Como otros jóvenes estudiantes participa intensamente en el movimiento de 1968. La torpeza autoritaria que precede y sigue a la tragedia del 2 de octubre, define las preocupaciones y las perspectivas personales que lo marcarán definitivamente. Pero a diferencia de muchos activistas de entonces, Pablo renuncia a ser el tedioso lector de manuales. Tampoco ansía convertirse en el producto clónico de las nuevas sectas que agobian con su ferocidad fraseológica al movimiento universitario. Al contrario, asume su postura sin renunciar a lo que es, asimilando la radicalidad de los cambios culturales, políticos y morales que transformaron a México y al mundo, sin conflicto ideológico con la modernidad que en el fondo del país empuja, justamente, a cambiar la vida, a imaginar una sociedad libre, sin efigies de utilería, un socialismo laico, fraternal, solidario, universal, democrático, en sintonía con los colores básicos de la época pero sin renunciar a la raíz de la nación, lección bien aprendida de Rafael Galván, como bien lo ha dicho Raúl Trejo hace unos días.

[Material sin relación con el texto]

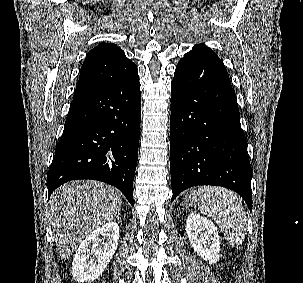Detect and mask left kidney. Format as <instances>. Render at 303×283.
Listing matches in <instances>:
<instances>
[{
	"label": "left kidney",
	"mask_w": 303,
	"mask_h": 283,
	"mask_svg": "<svg viewBox=\"0 0 303 283\" xmlns=\"http://www.w3.org/2000/svg\"><path fill=\"white\" fill-rule=\"evenodd\" d=\"M186 232L194 251L213 264L219 260L220 241L215 225L198 214L191 213L186 221Z\"/></svg>",
	"instance_id": "1"
}]
</instances>
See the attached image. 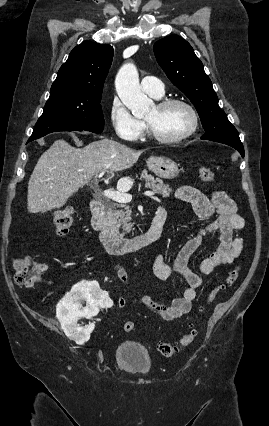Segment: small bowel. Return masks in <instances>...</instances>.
Listing matches in <instances>:
<instances>
[{"mask_svg":"<svg viewBox=\"0 0 269 426\" xmlns=\"http://www.w3.org/2000/svg\"><path fill=\"white\" fill-rule=\"evenodd\" d=\"M175 197L189 203L195 214L204 220L205 225L190 237L180 249L173 267H169L163 255H159L153 265L154 273L160 280H167L173 272L183 276L188 284L181 297L175 298L170 303L155 301L149 295L130 298L119 297L116 304L119 308L134 307L138 303L152 314L164 320H175L189 313L197 296V290L202 285L201 276L188 267L192 254L199 247L202 238L216 232L219 244L216 250L206 258L200 266L202 274H211L218 266L234 262L242 253L244 242L234 233L245 227V220L237 212V206L230 196L218 190L207 197L204 193L192 186H180L176 189ZM43 271L48 269L47 264L42 265ZM118 280L130 288L129 275L121 264L114 266Z\"/></svg>","mask_w":269,"mask_h":426,"instance_id":"obj_1","label":"small bowel"}]
</instances>
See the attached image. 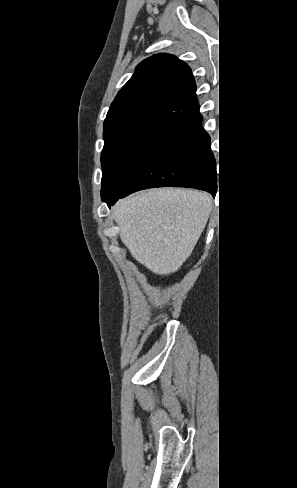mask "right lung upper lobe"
<instances>
[{
  "instance_id": "1",
  "label": "right lung upper lobe",
  "mask_w": 297,
  "mask_h": 488,
  "mask_svg": "<svg viewBox=\"0 0 297 488\" xmlns=\"http://www.w3.org/2000/svg\"><path fill=\"white\" fill-rule=\"evenodd\" d=\"M190 67L175 56L157 54L142 61L112 102L104 140L135 129L174 132L200 117Z\"/></svg>"
}]
</instances>
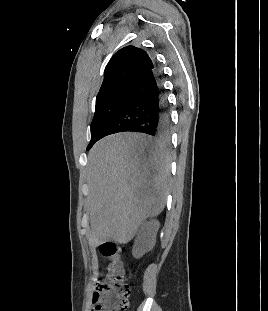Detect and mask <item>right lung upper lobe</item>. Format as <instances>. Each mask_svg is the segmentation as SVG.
<instances>
[{
	"label": "right lung upper lobe",
	"instance_id": "obj_1",
	"mask_svg": "<svg viewBox=\"0 0 268 311\" xmlns=\"http://www.w3.org/2000/svg\"><path fill=\"white\" fill-rule=\"evenodd\" d=\"M152 68L153 62L144 50L135 46L120 49L105 68L104 80L96 99L124 85L137 84Z\"/></svg>",
	"mask_w": 268,
	"mask_h": 311
}]
</instances>
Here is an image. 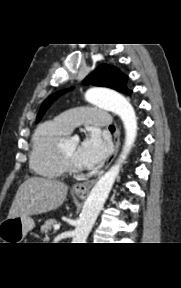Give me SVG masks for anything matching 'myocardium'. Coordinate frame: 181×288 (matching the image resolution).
Here are the masks:
<instances>
[{
    "label": "myocardium",
    "mask_w": 181,
    "mask_h": 288,
    "mask_svg": "<svg viewBox=\"0 0 181 288\" xmlns=\"http://www.w3.org/2000/svg\"><path fill=\"white\" fill-rule=\"evenodd\" d=\"M59 152L67 171L71 173H77L80 171V168L65 154L62 146H60Z\"/></svg>",
    "instance_id": "obj_1"
}]
</instances>
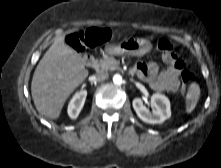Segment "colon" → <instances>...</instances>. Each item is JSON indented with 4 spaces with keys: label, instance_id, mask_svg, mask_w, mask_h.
Wrapping results in <instances>:
<instances>
[{
    "label": "colon",
    "instance_id": "colon-1",
    "mask_svg": "<svg viewBox=\"0 0 221 168\" xmlns=\"http://www.w3.org/2000/svg\"><path fill=\"white\" fill-rule=\"evenodd\" d=\"M110 37V30L107 28H90L80 32L72 33L67 37V43L77 51H83L87 48L94 47L99 43L106 41ZM160 51L163 54L172 52V44L169 40L161 38L157 44ZM183 84H181L180 94L184 95L186 91V85H189L195 81V75L185 70V73L181 76Z\"/></svg>",
    "mask_w": 221,
    "mask_h": 168
}]
</instances>
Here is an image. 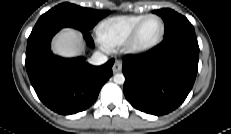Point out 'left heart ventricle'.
Returning <instances> with one entry per match:
<instances>
[{
  "instance_id": "b2bd125f",
  "label": "left heart ventricle",
  "mask_w": 231,
  "mask_h": 134,
  "mask_svg": "<svg viewBox=\"0 0 231 134\" xmlns=\"http://www.w3.org/2000/svg\"><path fill=\"white\" fill-rule=\"evenodd\" d=\"M160 31H161V23L158 19L152 18L148 20L141 30L139 36L140 44L151 43L158 37Z\"/></svg>"
}]
</instances>
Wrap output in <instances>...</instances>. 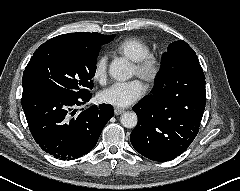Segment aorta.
Returning <instances> with one entry per match:
<instances>
[{"instance_id": "762f6f07", "label": "aorta", "mask_w": 240, "mask_h": 191, "mask_svg": "<svg viewBox=\"0 0 240 191\" xmlns=\"http://www.w3.org/2000/svg\"><path fill=\"white\" fill-rule=\"evenodd\" d=\"M109 75L117 81H126L133 76V68L126 60L116 59L110 65ZM120 120L124 127L134 128L137 125L138 117L135 112H126Z\"/></svg>"}]
</instances>
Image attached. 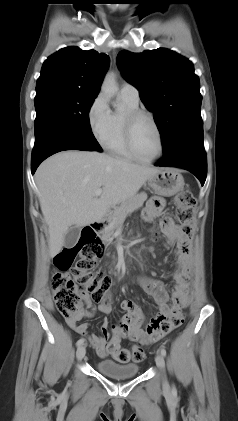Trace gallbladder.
Here are the masks:
<instances>
[{"label": "gallbladder", "mask_w": 238, "mask_h": 421, "mask_svg": "<svg viewBox=\"0 0 238 421\" xmlns=\"http://www.w3.org/2000/svg\"><path fill=\"white\" fill-rule=\"evenodd\" d=\"M79 237H80V228L75 227V226L70 227L64 237V246L67 249L73 248L78 242Z\"/></svg>", "instance_id": "bac80fb5"}]
</instances>
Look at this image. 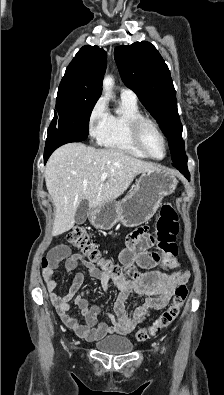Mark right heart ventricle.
<instances>
[{
  "label": "right heart ventricle",
  "instance_id": "1",
  "mask_svg": "<svg viewBox=\"0 0 224 395\" xmlns=\"http://www.w3.org/2000/svg\"><path fill=\"white\" fill-rule=\"evenodd\" d=\"M142 116L137 102L121 98L120 111L109 114L105 129L98 138L99 143L136 158H147L134 144L130 134L132 120Z\"/></svg>",
  "mask_w": 224,
  "mask_h": 395
}]
</instances>
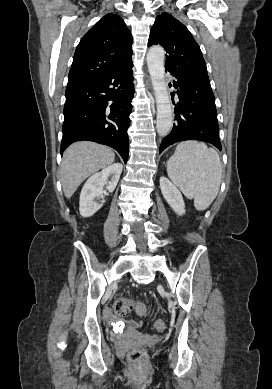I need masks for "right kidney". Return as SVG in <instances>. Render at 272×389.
<instances>
[{"label": "right kidney", "instance_id": "obj_1", "mask_svg": "<svg viewBox=\"0 0 272 389\" xmlns=\"http://www.w3.org/2000/svg\"><path fill=\"white\" fill-rule=\"evenodd\" d=\"M122 168L120 163L112 164L95 173L86 181L79 201V211L82 217L93 216L103 206L104 185H107L106 188L109 192H113L120 179ZM109 176H111L110 181H108Z\"/></svg>", "mask_w": 272, "mask_h": 389}]
</instances>
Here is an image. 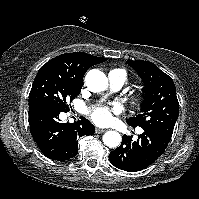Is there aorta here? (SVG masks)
<instances>
[{"mask_svg": "<svg viewBox=\"0 0 199 199\" xmlns=\"http://www.w3.org/2000/svg\"><path fill=\"white\" fill-rule=\"evenodd\" d=\"M85 83L90 91L102 92L108 87V78L102 71L92 69L87 73ZM103 142L109 148H116L121 143V135L116 131H107L103 135Z\"/></svg>", "mask_w": 199, "mask_h": 199, "instance_id": "762f6f07", "label": "aorta"}]
</instances>
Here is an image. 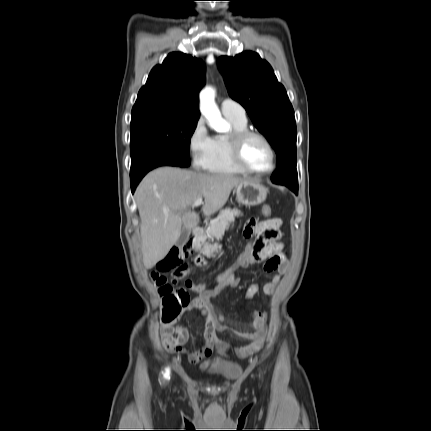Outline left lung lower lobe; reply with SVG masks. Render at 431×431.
Segmentation results:
<instances>
[{
	"label": "left lung lower lobe",
	"instance_id": "left-lung-lower-lobe-1",
	"mask_svg": "<svg viewBox=\"0 0 431 431\" xmlns=\"http://www.w3.org/2000/svg\"><path fill=\"white\" fill-rule=\"evenodd\" d=\"M291 190H293L296 194L298 193V185L296 186H288Z\"/></svg>",
	"mask_w": 431,
	"mask_h": 431
}]
</instances>
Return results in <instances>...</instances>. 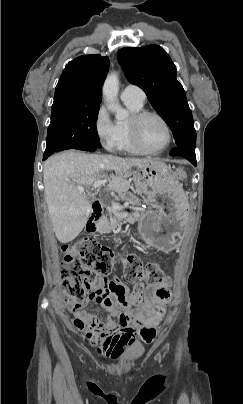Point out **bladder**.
Returning <instances> with one entry per match:
<instances>
[{"mask_svg":"<svg viewBox=\"0 0 243 404\" xmlns=\"http://www.w3.org/2000/svg\"><path fill=\"white\" fill-rule=\"evenodd\" d=\"M145 352V348L141 343H133L124 351L121 361L134 362L141 358Z\"/></svg>","mask_w":243,"mask_h":404,"instance_id":"bladder-1","label":"bladder"}]
</instances>
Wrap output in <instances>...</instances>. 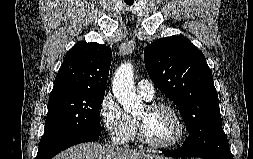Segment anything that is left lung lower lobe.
<instances>
[{
    "mask_svg": "<svg viewBox=\"0 0 253 159\" xmlns=\"http://www.w3.org/2000/svg\"><path fill=\"white\" fill-rule=\"evenodd\" d=\"M170 157H200L203 159H233L227 137L221 128H217L206 140L197 137L188 138L174 151L164 152Z\"/></svg>",
    "mask_w": 253,
    "mask_h": 159,
    "instance_id": "1",
    "label": "left lung lower lobe"
}]
</instances>
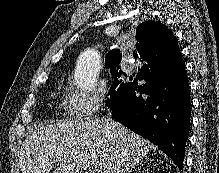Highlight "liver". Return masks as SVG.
<instances>
[{
	"mask_svg": "<svg viewBox=\"0 0 219 173\" xmlns=\"http://www.w3.org/2000/svg\"><path fill=\"white\" fill-rule=\"evenodd\" d=\"M152 148L118 122L96 116L32 127L22 143L19 164L22 173H126Z\"/></svg>",
	"mask_w": 219,
	"mask_h": 173,
	"instance_id": "1",
	"label": "liver"
}]
</instances>
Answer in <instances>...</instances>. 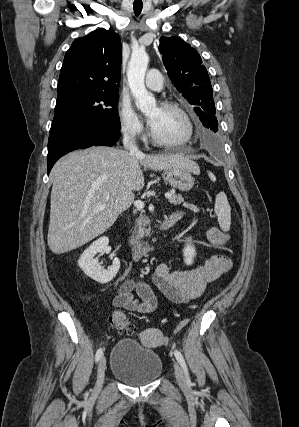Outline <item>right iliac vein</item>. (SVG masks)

Con esa actitud abierta y comprometida, Pablo destaca en varios de los proyectos políticos que ayudaron a definir el perfil de la izquierda mexicana de fines del siglo XX. Menciono dos: la formación del sindicalismo universitario en el seno de la insurgencia de masas de los años 70, y el largo proceso hacia la unidad de la izquierda, donde Pablo tuvo siempre un papel privilegiado. Puntal en la revista Punto crítico, dirigente y eje del Movimiento de Acción Popular, miembro de la dirección del PSUM, del PMS, y finalmente fundador del PRD, Pablo Pascual dedicó su vida a construir una alternativa socialista capaz de superar críticamente tanto las viejas posturas de la izquierda sectaria como el radicalismo de los neorrevolucionarios recién estrenados.
Su actividad personal fue decisiva para forjar una visión de la política que a mi manera de ver es indispensable para la acción democrática, aquella que enfatiza, justamente, la necesidad de avanzar a través de las instituciones, combinando la acción independiente de la sociedad con el ejercicio adecuado de las políticas públicas, que no escatima recursos para crear consensos en torno a reformas, sin detrimento de un proyecto de futuro basado en la equidad y la justicia, pero se niega a mimetizarse en la indefinición ideológica, ahora tan en boga. En suma: una actitud definitivamente abierta al descubrimiento, a la invención, a la imaginación política.
Dos palabras finales. De Pablo retengo, aparte de su cariño y del valor, a veces temerario, la presencia de ánimo, esa serenidad tranquilizante, templanza decían los antiguos, que nos brindó siempre en los momentos más difíciles de este peregrinar. ¿Cómo olvidar, por ejemplo, aquéllos desoladores días de locura y muerte del 72? Prefiero no hacerlo y quedarme con el Pablo que todos quisimos, festivo y sentimental, nuestro querido Pablo, amigo por siempre.